Immers een ieder, die oogen heeft om te zien en niet blind is voor de realiteit kan gelegenheid te over vinden om van nabij op te merken de meer dan treurige situatie, waarin tallooze gezinnen verkeeren, in hoofdzaak door de absoluut onkundige en ondoelmatige wijze, waarop het ter beschikking zijnde gezinsinkomen wordt aangewend.
De kwestie is echter niet eenvoudig. Het is in wezen ’n kwestie van Volksopvoeding en het is lang niet gemakkelijk ’n goede huisvrouw te vormen.
Bij reeds elders meermalen ingestelde enquêtes naar de levensomstandigheden der arbeidersklasse zijn verbijsterende staaltjes van verkwisting — zoowel door onnadenkendheid als slordigheid, zoowel met levensmiddelen als van ’t inkomen aan ’t licht gekomen. Men zou dan bijna gelooven de bewering van iemand, die van dit vraagstuk lang een nauwkeurige studie maakte, „dat met datgene, wat door elk viertal gezinnen door onachtzaamheid werd weggeworpen of verloren ging, nog ’n vijfde gezin kon worden onderhouden mits ’t oordeelkundig werd aangewend.”
Het kan zijn nut hebben hierop eens speciaal te wijzen vooral nu in ’t vooruitzicht der verkiezingen, politieke partijen er op uit zijn de zorg voor behoeftigen en werkloopzen steeds meer in de richting van verhooging van uitkeering en steun door de overheid te leiden. Over de uitwerking van die steunpolitiek maakt men zich in den regel geen zorg. Dat het verantwoordelijkheidsgevoel van lang gesteunden verdwijnt kan hen niet deren.

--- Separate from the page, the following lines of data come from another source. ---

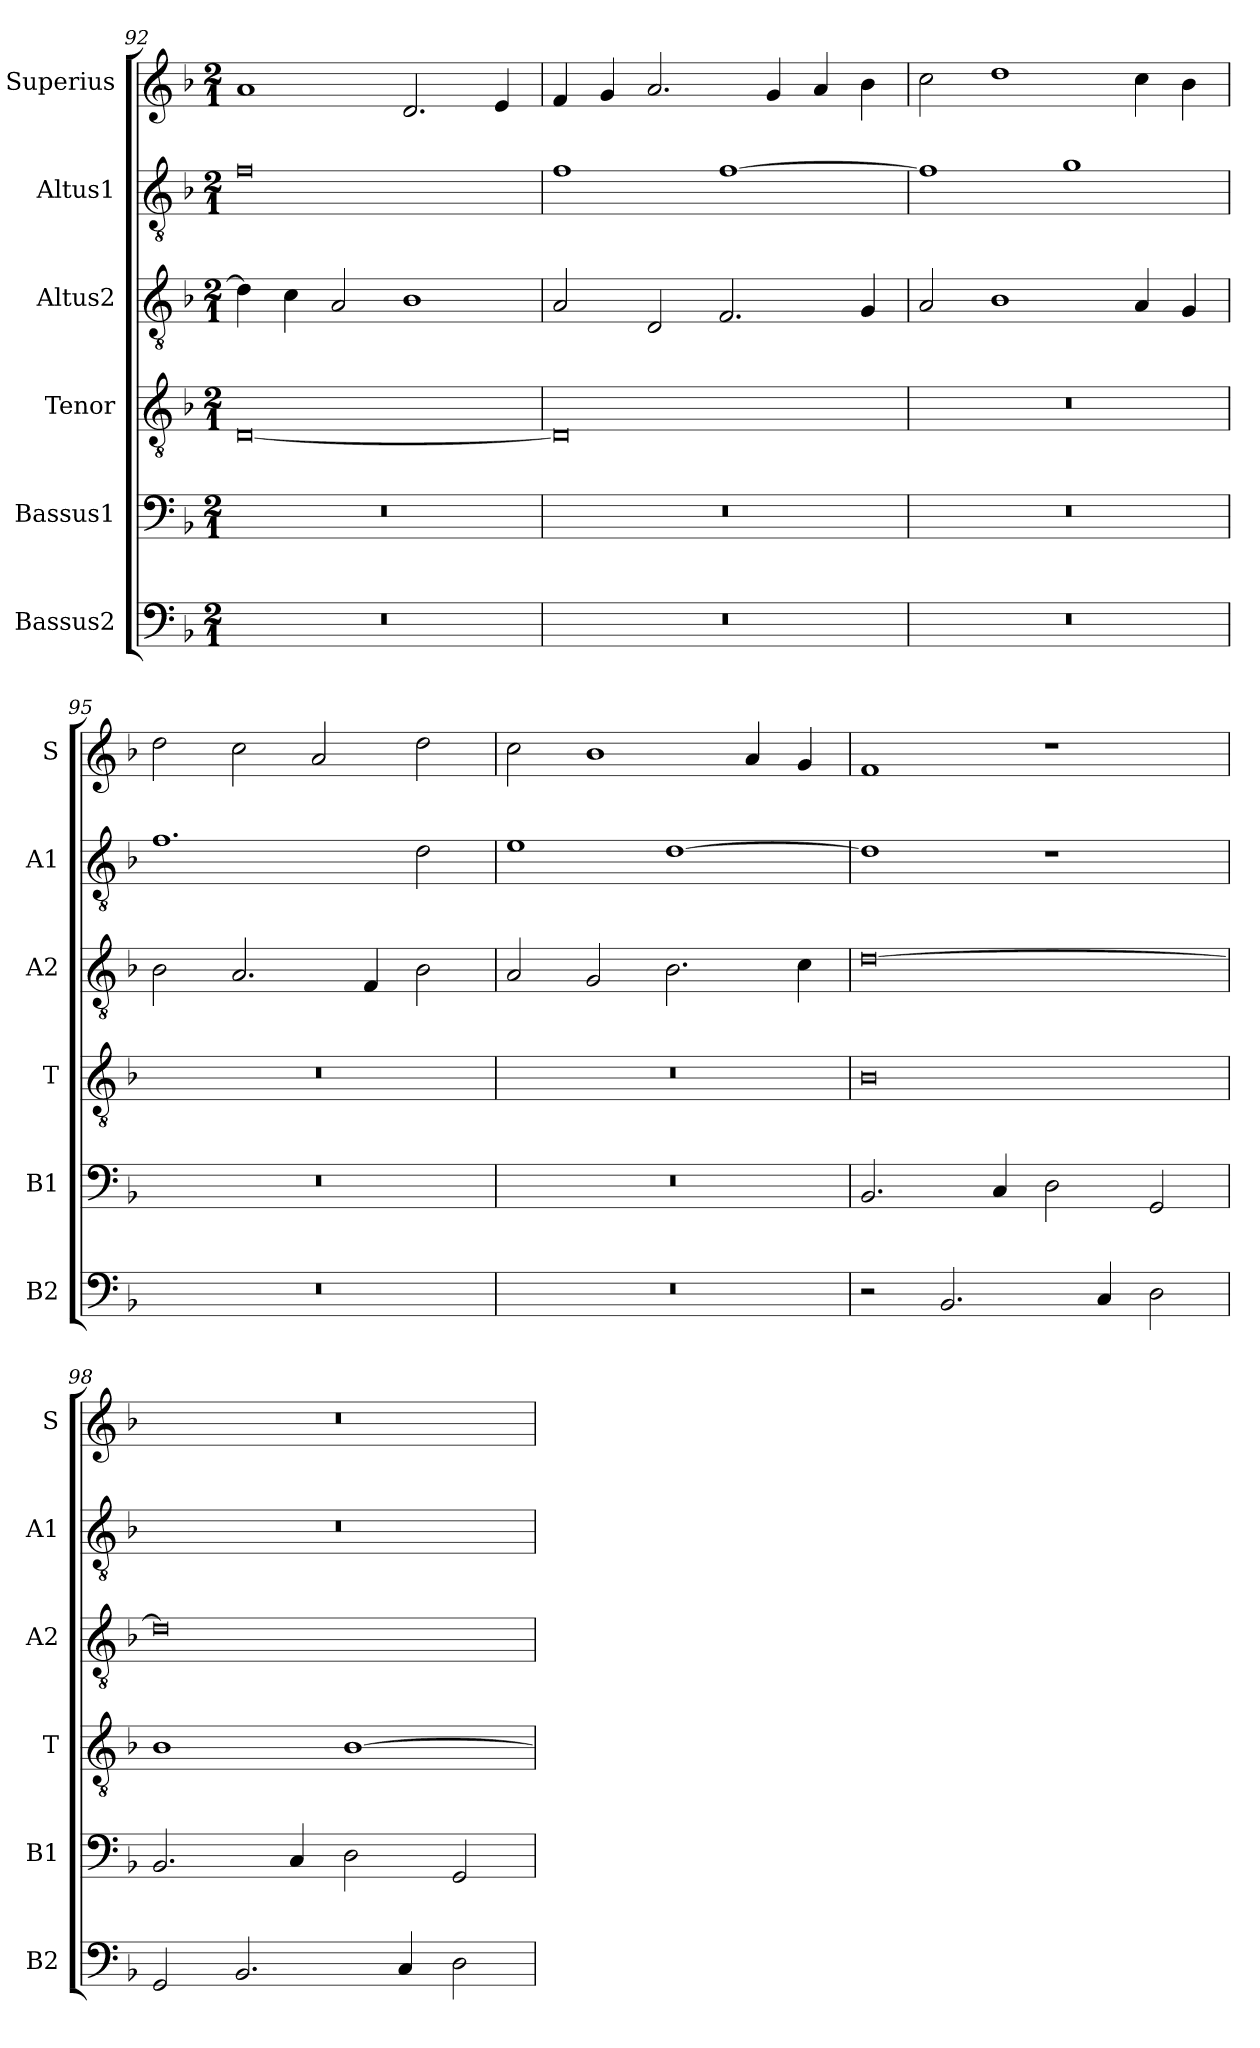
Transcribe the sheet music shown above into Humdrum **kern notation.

**kern	**kern	**kern	**kern	**kern	**kern
*part6	*part5	*part4	*part3	*part2	*part1
*staff6	*staff5	*staff4	*staff3	*staff2	*staff1
*I"Bassus2	*I"Bassus1	*I"Tenor	*I"Altus2	*I"Altus1	*I"Superius
*I'B2	*I'B1	*I'T	*I'A2	*I'A1	*I'S
*clefF4	*clefF4	*clefGv2	*clefGv2	*clefGv2	*clefG2
*k[b-]	*k[b-]	*k[b-]	*k[b-]	*k[b-]	*k[b-]
*M2/1	*M2/1	*M2/1	*M2/1	*M2/1	*M2/1
=92	=92	=92	=92	=92	=92
0r	0r	[0D	4d\]	0f	1a
.	.	.	4c\	.	.
.	.	.	2A/	.	.
.	.	.	1B-	.	2.d/
.	.	.	.	.	4e/
=93	=93	=93	=93	=93	=93
0r	0r	0D]	2A/	1f	4f/
.	.	.	.	.	4g/
.	.	.	2D/	.	2.a/
.	.	.	2.F/	[1f	.
.	.	.	.	.	4g/
.	.	.	.	.	4a/
.	.	.	4G/	.	4b-\
=94	=94	=94	=94	=94	=94
0r	0r	0r	2A/	1f]	2cc\
.	.	.	1B-	.	1dd
.	.	.	.	1g	.
.	.	.	4A/	.	4cc\
.	.	.	4G/	.	4b-\
=95	=95	=95	=95	=95	=95
0r	0r	0r	2B-\	1.f	2dd\
.	.	.	2.A/	.	2cc\
.	.	.	.	.	2a/
.	.	.	4F/	.	.
.	.	.	2B-\	2d\	2dd\
=96	=96	=96	=96	=96	=96
0r	0r	0r	2A/	1e	2cc\
.	.	.	2G/	.	1b-
.	.	.	2.B-\	[1d	.
.	.	.	.	.	4a/
.	.	.	4c\	.	4g/
=97	=97	=97	=97	=97	=97
2r	2.BB-/	0B-	[0d	1d]	1f
2.BB-/	.	.	.	.	.
.	4C/	.	.	.	.
.	2D\	.	.	1r	1r
4C/	.	.	.	.	.
2D\	2GG/	.	.	.	.
=98	=98	=98	=98	=98	=98
2GG/	2.BB-/	1B-	0d]	0r	0r
2.BB-/	.	.	.	.	.
.	4C/	.	.	.	.
.	2D\	[1B-	.	.	.
4C/	.	.	.	.	.
2D\	2GG/	.	.	.	.
=	=	=	=	=	=
*-	*-	*-	*-	*-	*-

In stede van het volk steeds meer aan te vuren om hooger steunbedragen zou men nuttiger werk kunnen doen door hen er op te wijzen, dat de steun, die in ons land wordt verstrekt, nergens — waar dan ook — zóó hoog is, maar dat die niet hooger kan en zelfs onmogelijk op die hoogte blijven kan, eenvoudig omdat daartoe absoluut de middelen ontbreken.
Het is onbegrijpelijk, dat ’n tegenwoordige generatie in de meening verkeert, dat zij er onmogelijk van komen kan, maar hier is juist ’n taak voor de ouderen die anders en beter weten moeten. Nuttiger kan door dezen, die de lessen, die de oorlogsjaren ons noodgedrongen leerden nog wel niet zullen zijn vergeten, worden betoogd, dat er toen ’n tijd was, waarop tallooze goede vaklieden vaak lang niet zooveel verdienden met hard en lang werken als thans aan steun wordt uitgekeerd.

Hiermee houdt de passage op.